[Kutipan Teks]
┄┄┄┄┄┄┄┄┄┄
Perjanjian Paris pada 2015 menjadi titik awal dalam penanganan perubahan iklim. Sebanyak 196 negara sepakat untuk menjaga kenaikan suhu bumi tidak lebih dari 2 derajat Celcius dan menuju 1,5 derajat Celcius. Pelaksanaannya telah berlangsung sejak awal tahun ini.
Indonesia tidak mengubah komitmen Perjanjian Paris pada tahun ini. Dalam target penurunan emisi karbon atau nationally determined contribution (NDC) terbaru, angkanya tetap di 29% dengan usaha sendiri pada 2030 dan 41% bantuan internasional.
Direktur Jenderal Pengendalian Perubahan Iklim (PPI) Kementerian Lingkungan Hidup dan Kehutanan (KLHK) Laksmi Dhewanthi mengatakan, walau angka tidak berubah, namun Indonesia memiliki formulasi kebijakan untuk mencapai target itu.
┄┄┄┄┄┄┄┄┄┄
[Cuplikan Catatan]
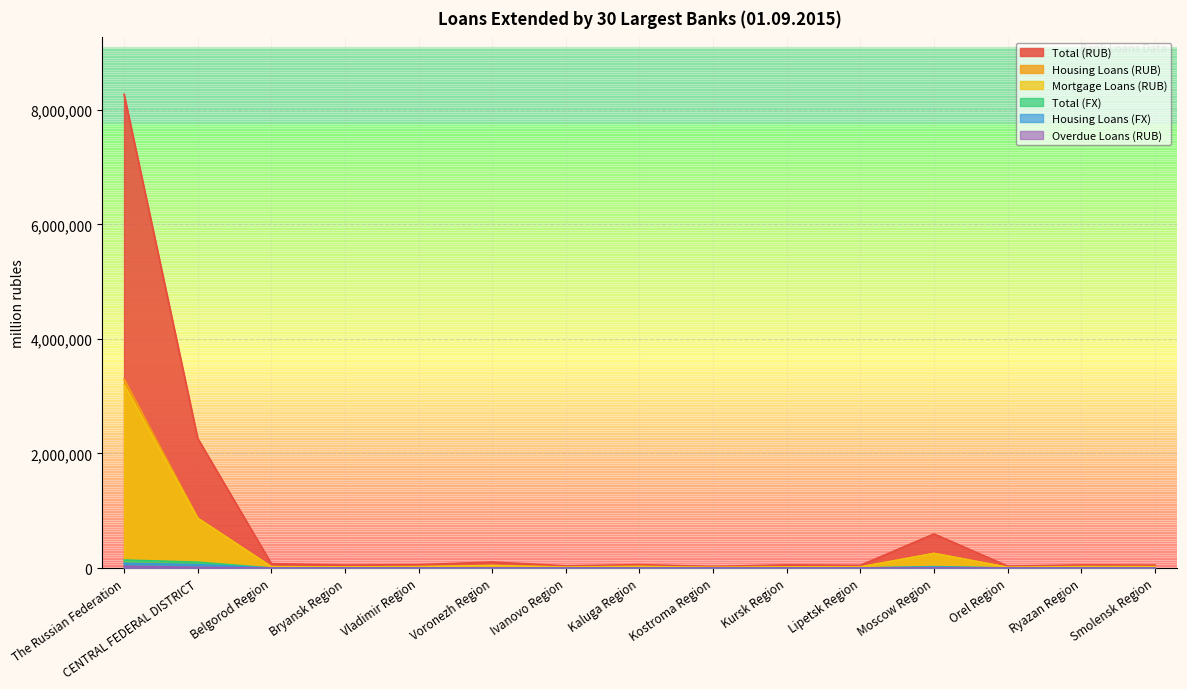

True or false: Overdue Loans (RUB) and Housing Loans (RUB) intersect in this chart.

False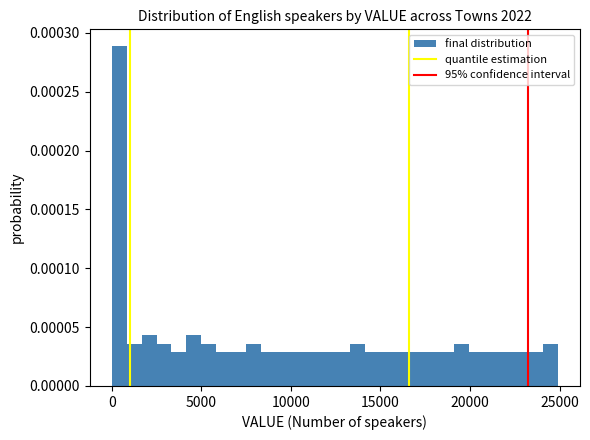

Read against the x-axis, roughly where is the centre of the tallest bar?

500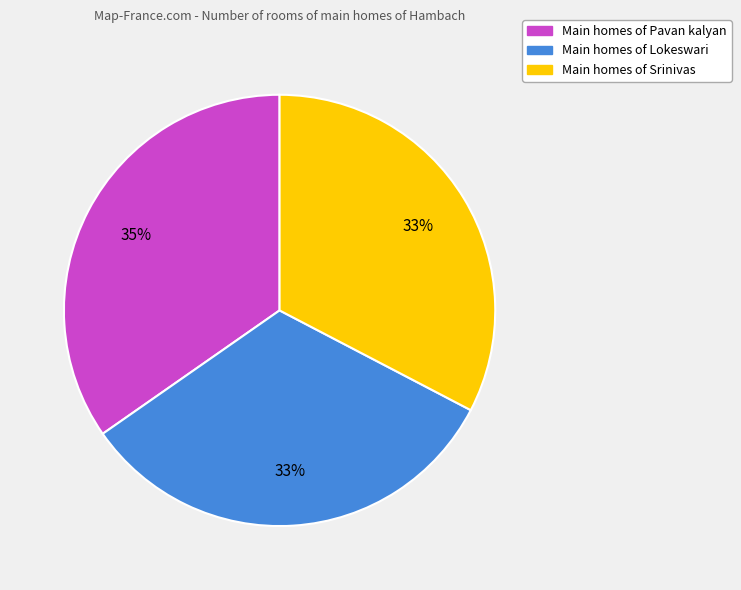

Approximately how many times larger is the value at Main homes of Srinivas compared to Main homes of Pavan kalyan?

0.9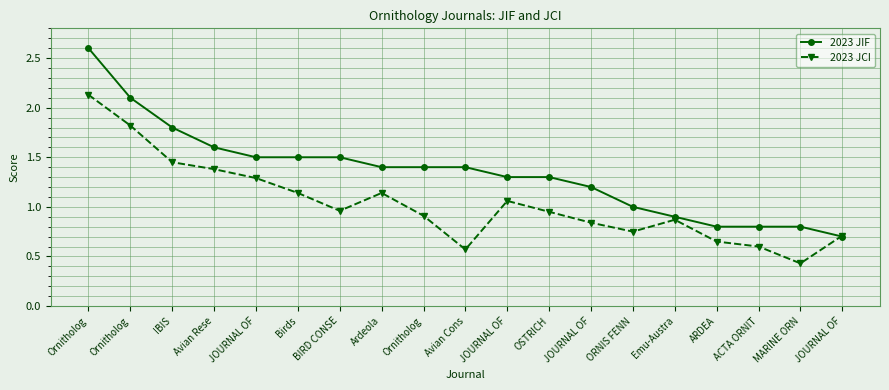

How many lines are shown in the chart?

2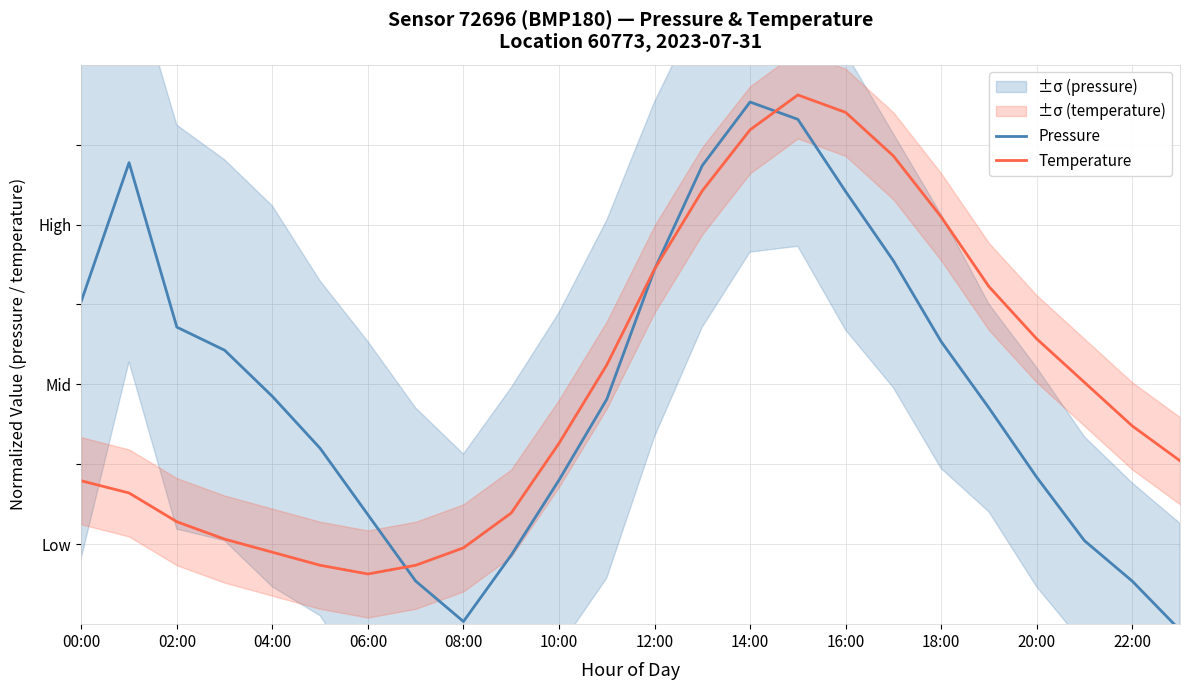

Reading left to right, list all the values displayed in this chart.

Pressure: 6.0	7.8	5.7	5.4	4.8	4.2	3.4	2.5	2.0	2.9	3.8	4.8	6.4	7.7	8.5	8.3	7.4	6.5	5.5	4.7	3.8	3.0	2.5	1.9
Temperature: 3.8	3.6	3.3	3.1	2.9	2.7	2.6	2.7	3.0	3.4	4.3	5.2	6.4	7.4	8.2	8.6	8.4	7.9	7.1	6.2	5.6	5.0	4.5	4.0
┄┄┄┄┄┄┄┄┄┄
[Tugas]
Tolong kutip ulang seluruh teks tentang Perjanjian Paris tanpa mengubah satu kata pun.

[Hasil Latihan]
Perjanjian Paris pada 2015 menjadi titik awal dalam penanganan perubahan iklim. Sebanyak 196 negara sepakat untuk menjaga kenaikan suhu bumi tidak lebih dari 2 derajat Celcius dan menuju 1,5 derajat Celcius. Pelaksanaannya telah berlangsung sejak awal tahun ini.
Indonesia tidak mengubah komitmen Perjanjian Paris pada tahun ini. Dalam target penurunan emisi karbon atau nationally determined contribution (NDC) terbaru, angkanya tetap di 29% dengan usaha sendiri pada 2030 dan 41% bantuan internasional.
Direktur Jenderal Pengendalian Perubahan Iklim (PPI) Kementerian Lingkungan Hidup dan Kehutanan (KLHK) Laksmi Dhewanthi mengatakan, walau angka tidak berubah, namun Indonesia memiliki formulasi kebijakan untuk mencapai target itu.